You've probably heard that Roche today offered $89 per share for the 44 percent of Genentech that it doesn't already own, or $43.7 billion. It's a premium of about 8.8 percent over Friday's close and 19 percent over one month ago. Immediately, some analysts deemed the offer inadequate. Investors seemed to think so, too; Genentech's Frankfurt shares quickly soared past $89, and in the U.S., shares climbed to $95.25 before the market opened.

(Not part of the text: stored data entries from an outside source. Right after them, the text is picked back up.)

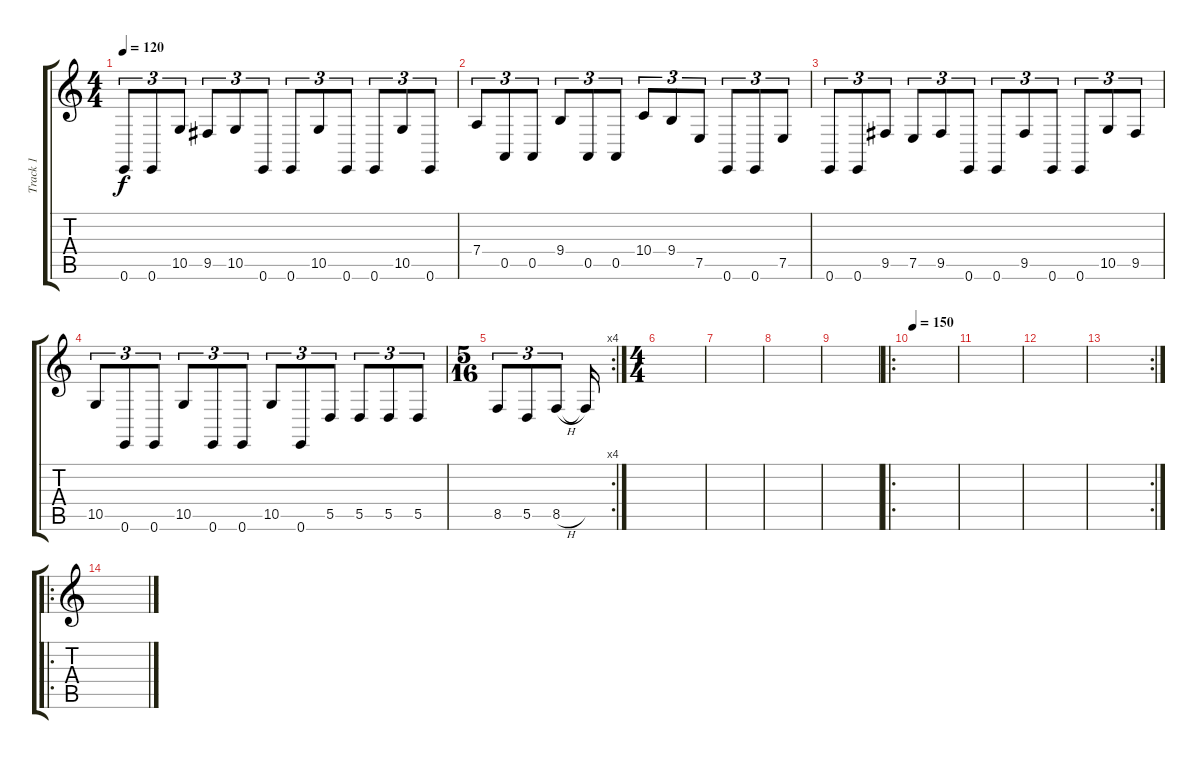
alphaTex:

\track ("Track 1" "Track 1") {instrument churchorgan}
\staff {score tabs}
\tuning (E4 B3 G3 D3 A2 E2) {hide}
\ts (4 4)
\tempo 120
\clef g2
\ks c
0.6.8{tu (3 2) dy f} 0.6.8{tu (3 2)} 10.5.8{tu (3 2)} 9.5.8{tu (3 2)} 10.5.8{tu (3 2)} 0.6.8{tu (3 2)} 0.6.8{tu (3 2)} 10.5.8{tu (3 2)} 0.6.8{tu (3 2)} 0.6.8{tu (3 2)} 10.5.8{tu (3 2)} 0.6.8{tu (3 2)} |
7.4.8{tu (3 2)} 0.5.8{tu (3 2)} 0.5.8{tu (3 2)} 9.4.8{tu (3 2)} 0.5.8{tu (3 2)} 0.5.8{tu (3 2)} 10.4.8{tu (3 2)} 9.4.8{tu (3 2)} 7.5.8{tu (3 2)} 0.6.8{tu (3 2)} 0.6.8{tu (3 2)} 7.5.8{tu (3 2)} |
0.6.8{tu (3 2)} 0.6.8{tu (3 2)} 9.5.8{tu (3 2)} 7.5.8{tu (3 2)} 9.5.8{tu (3 2)} 0.6.8{tu (3 2)} 0.6.8{tu (3 2)} 9.5.8{tu (3 2)} 0.6.8{tu (3 2)} 0.6.8{tu (3 2)} 10.5.8{tu (3 2)} 9.5.8{tu (3 2)} |
10.5.8{tu (3 2)} 0.6.8{tu (3 2)} 0.6.8{tu (3 2)} 10.5.8{tu (3 2)} 0.6.8{tu (3 2)} 0.6.8{tu (3 2)} 10.5.8{tu (3 2)} 0.6.8{tu (3 2)} 5.5.8{tu (3 2)} 5.5.8{tu (3 2)} 5.5.8{tu (3 2)} 5.5.8{tu (3 2)} |
\rc 4
\ts (5 16)
8.5.8{tu (3 2)} 5.5.8{tu (3 2)} 8.5{h}.8{tu (3 2)} 8.5{t}.16 |
\ts (4 4)
|
|
|
|
\ro
\tempo 150
|
|
|
\rc 2
|
\ro
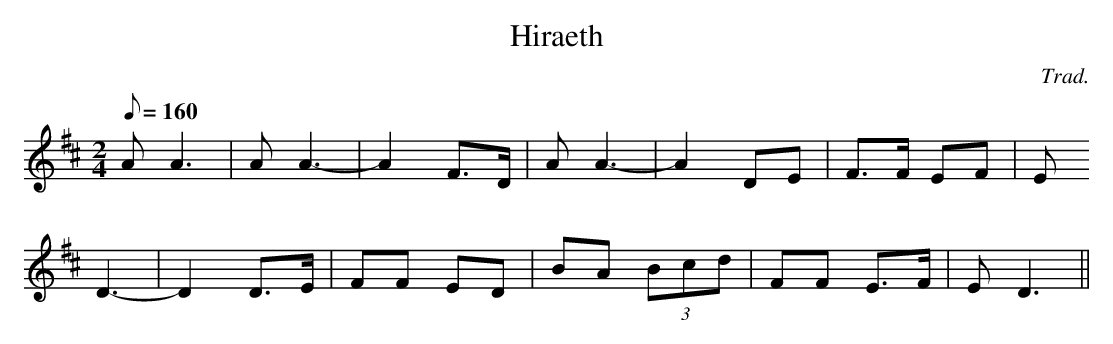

So, are we set for another long-playing game of buyout poker? You'll recall that Roche spent months offering $75 a share for the diagnostics company Ventana, steadfastly proclaiming the whole time that it wouldn't up the price. But Ventana management held out, and so did its shareholders. Finally, in January, the two companies made a deal for $89.50 a share.
Wall Street seems to think a counteroffer is in order: One raised his Genentech price target to $105, saying that Roche could up its bid to $120 per share. Another said the offer undervalues Genentech's pipeline--and it's true that an 8.8 percent premium isn't much compared to Big Pharma's other bids for biotech firms. But in a letter to its independent directors, Roche called its offer "fair and generous," and in a press release pledged that combining the two companies would almost immediately benefit shareholders. We'll see how Genentech responds--and what Roche does after that.